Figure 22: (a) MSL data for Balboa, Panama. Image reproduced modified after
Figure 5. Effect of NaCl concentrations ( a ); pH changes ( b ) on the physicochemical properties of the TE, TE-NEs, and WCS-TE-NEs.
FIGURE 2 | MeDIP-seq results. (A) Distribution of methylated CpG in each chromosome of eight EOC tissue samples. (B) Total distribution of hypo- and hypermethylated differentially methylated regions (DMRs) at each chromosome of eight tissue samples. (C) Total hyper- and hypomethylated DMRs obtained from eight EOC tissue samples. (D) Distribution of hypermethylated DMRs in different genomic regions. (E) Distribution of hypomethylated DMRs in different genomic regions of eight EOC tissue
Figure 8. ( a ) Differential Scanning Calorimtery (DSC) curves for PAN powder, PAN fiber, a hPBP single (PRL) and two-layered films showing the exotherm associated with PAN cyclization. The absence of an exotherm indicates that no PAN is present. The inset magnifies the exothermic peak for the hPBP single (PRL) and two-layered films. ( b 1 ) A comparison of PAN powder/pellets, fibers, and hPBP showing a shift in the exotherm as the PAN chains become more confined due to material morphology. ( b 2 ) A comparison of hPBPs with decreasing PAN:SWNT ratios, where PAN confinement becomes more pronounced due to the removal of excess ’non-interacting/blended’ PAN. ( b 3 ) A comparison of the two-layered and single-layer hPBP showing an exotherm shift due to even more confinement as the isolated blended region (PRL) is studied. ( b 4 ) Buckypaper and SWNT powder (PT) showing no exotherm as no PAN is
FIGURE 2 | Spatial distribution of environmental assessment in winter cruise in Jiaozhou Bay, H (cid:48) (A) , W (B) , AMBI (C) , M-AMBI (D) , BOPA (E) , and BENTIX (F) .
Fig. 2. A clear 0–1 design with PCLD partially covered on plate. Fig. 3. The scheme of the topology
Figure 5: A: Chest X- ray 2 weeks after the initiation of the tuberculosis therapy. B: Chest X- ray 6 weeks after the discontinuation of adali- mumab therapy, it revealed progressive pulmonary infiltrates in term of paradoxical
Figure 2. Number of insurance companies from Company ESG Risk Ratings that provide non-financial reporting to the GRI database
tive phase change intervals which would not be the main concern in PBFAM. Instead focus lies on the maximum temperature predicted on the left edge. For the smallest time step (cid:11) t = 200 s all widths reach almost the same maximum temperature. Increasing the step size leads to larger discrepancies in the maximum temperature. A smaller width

*PROBLEM*:
Every line in the data above has to be retyped exactly.

*OUTPUT BELOW*:
Figure 22: (a) MSL data for Balboa, Panama. Image reproduced modified after
Figure 5. Effect of NaCl concentrations ( a ); pH changes ( b ) on the physicochemical properties of the TE, TE-NEs, and WCS-TE-NEs.
FIGURE 2 | MeDIP-seq results. (A) Distribution of methylated CpG in each chromosome of eight EOC tissue samples. (B) Total distribution of hypo- and hypermethylated differentially methylated regions (DMRs) at each chromosome of eight tissue samples. (C) Total hyper- and hypomethylated DMRs obtained from eight EOC tissue samples. (D) Distribution of hypermethylated DMRs in different genomic regions. (E) Distribution of hypomethylated DMRs in different genomic regions of eight EOC tissue
Figure 8. ( a ) Differential Scanning Calorimtery (DSC) curves for PAN powder, PAN fiber, a hPBP single (PRL) and two-layered films showing the exotherm associated with PAN cyclization. The absence of an exotherm indicates that no PAN is present. The inset magnifies the exothermic peak for the hPBP single (PRL) and two-layered films. ( b 1 ) A comparison of PAN powder/pellets, fibers, and hPBP showing a shift in the exotherm as the PAN chains become more confined due to material morphology. ( b 2 ) A comparison of hPBPs with decreasing PAN:SWNT ratios, where PAN confinement becomes more pronounced due to the removal of excess ’non-interacting/blended’ PAN. ( b 3 ) A comparison of the two-layered and single-layer hPBP showing an exotherm shift due to even more confinement as the isolated blended region (PRL) is studied. ( b 4 ) Buckypaper and SWNT powder (PT) showing no exotherm as no PAN is
FIGURE 2 | Spatial distribution of environmental assessment in winter cruise in Jiaozhou Bay, H (cid:48) (A) , W (B) , AMBI (C) , M-AMBI (D) , BOPA (E) , and BENTIX (F) .
Fig. 2. A clear 0–1 design with PCLD partially covered on plate. Fig. 3. The scheme of the topology
Figure 5: A: Chest X- ray 2 weeks after the initiation of the tuberculosis therapy. B: Chest X- ray 6 weeks after the discontinuation of adali- mumab therapy, it revealed progressive pulmonary infiltrates in term of paradoxical
Figure 2. Number of insurance companies from Company ESG Risk Ratings that provide non-financial reporting to the GRI database
tive phase change intervals which would not be the main concern in PBFAM. Instead focus lies on the maximum temperature predicted on the left edge. For the smallest time step (cid:11) t = 200 s all widths reach almost the same maximum temperature. Increasing the step size leads to larger discrepancies in the maximum temperature. A smaller width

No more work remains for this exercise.